南極料理人 ジヌよさらば

アマゾンプライムビデオで二つ邦画を。

南極料理人

南極料理人

南極料理人

  • 発売日: 2013/11/26
  • メディア: Prime Video
 

「ジヌよさらば」

 

ジヌよさらば ~かむろば村へ~

ジヌよさらば ~かむろば村へ~

  • 発売日: 2015/10/07
  • メディア: Prime Video
 

 

南極料理人」は好きな作品の多い*1沖田修一監督。とにかく料理人の料理が食材、条件的にもあんなに限定された環境の中でとても美味しそう。いかにも頭を使って作っている感じが堺雅人にぴったりでそこはとてもおもしろかった。かーっと怒ったりしないけど冷静にいうことはいう、仕事を大切にという雰囲気が心地よい。男ばかりの極限の合宿生活、南極でのお仕事の一端を楽しく知ることができるのは良かった。

しかし、男子が集団でいるときの愛すべき馬鹿騒ぎのノリについていけない自分は何度か置いてけぼりに。

出ている俳優陣は好きな人ばかり。「滝を見に行く」「恋人たち」*2で気になりはじめている黒田大輔氏も出演。悪目立ちしなく場にフィットする持ち味を嬉しく拝見。

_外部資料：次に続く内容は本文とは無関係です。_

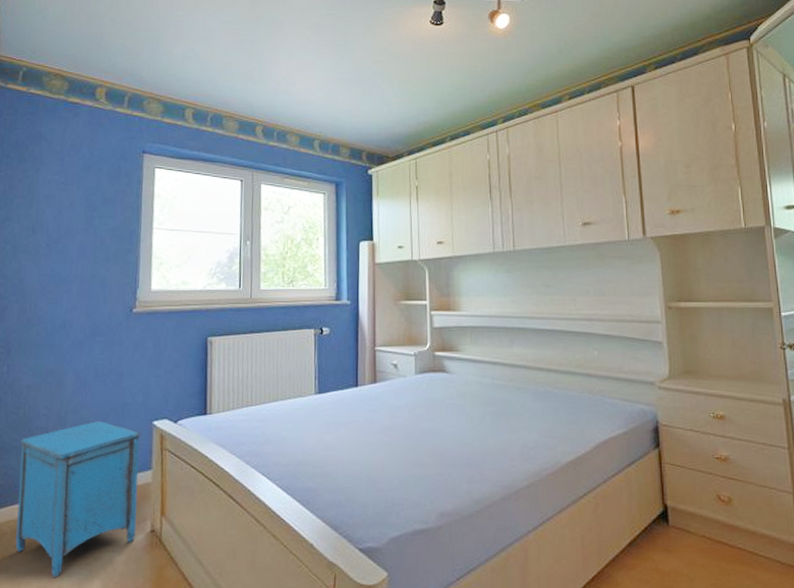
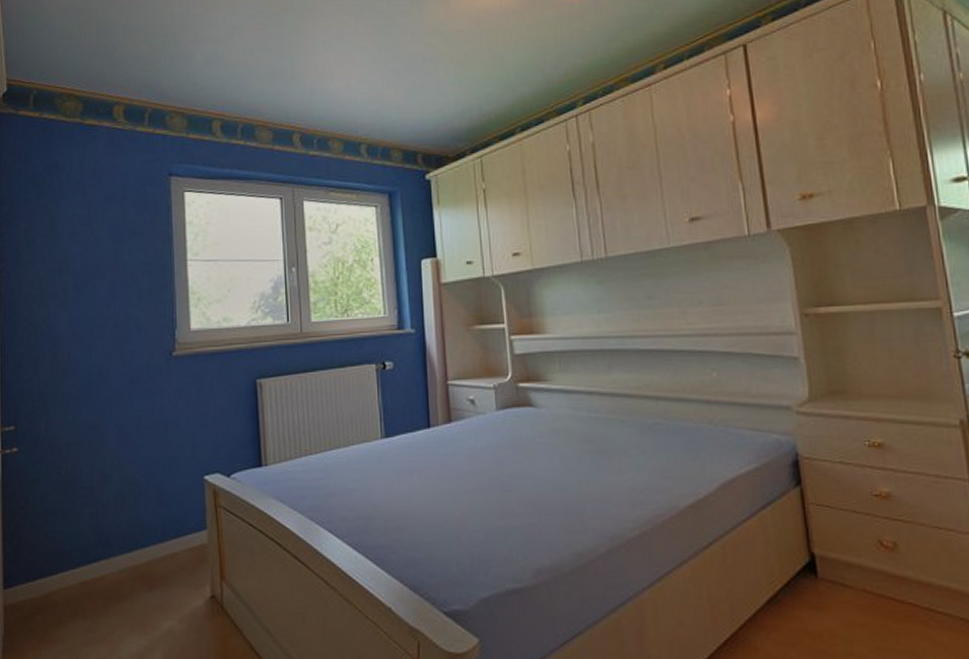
nightstand: present [15,420,141,579] -> none [66,477,196,650]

良い感じの映画ではあるけれど、ここで観客がウケるように作られてるんだろうなと思いながら、みている自分は画面の前でぽつんとしてしまう瞬間があった。沖田監督は「南極料理人」が商業映画デビュー作のよう。このあとに作られたものを先にみてるので、期待しすぎたところもあったのかも。また2009年の映画ということでその年代その年代のおもしろさの間合いというのもあるのかも。

 

そのあとすぐみた松尾スズキ監督の「ジヌよさらば」は、ものすごく楽しめた。銀行で融資の仕事をしていて貸し剥がしなどからお金アレルギーになってしまった松田龍平がお金を使わず時給自足でやっていこうと東北の村に移住。。←こんな書き方だと「よいはなし」がはじまりそうだが、松尾スズキらしく都会の人間が考える田舎暮らしへの認識の甘さがはじめにたたみかけるように出てきてまずひきつけられる。滑稽で無力な松田龍平。田舎だから善良、にこにことかいう単純な感じでなく、田舎のリアリズムで話が進み、でも生きるってなんだろうってところにちゃんと行き着く面白さ。楽しかった。大人計画皆川猿時、村杉蝉之助が昭和のドロドロ政治ドラマみたいな空気で楽しい。皆川猿時、しつこい嫌がられ役や軽んじられ役が多いように思うが、今回の、小規模な大物感(って!)漂うような役なかなか良かったと思う。西田敏行があくまでも松尾スズキ的世界の中での神のような長老役だが、これがまた良かった。「ここではほとんどのことはなんとかなる。自分の思い通りではなくても」という意味の言葉をいうが、ちょっとカトリック校の宗教の時間にきいた話とも重なっていて。で、深淵一方通行でなく、妙にこの世の人という感じの間合いがすごく面白い。西田敏行の持ち味がぴったり生かされている。

おもしろさとリアリティのある中で夢も与えるようないかにも松尾スズキらしいよいよき作品。すごく堪能した。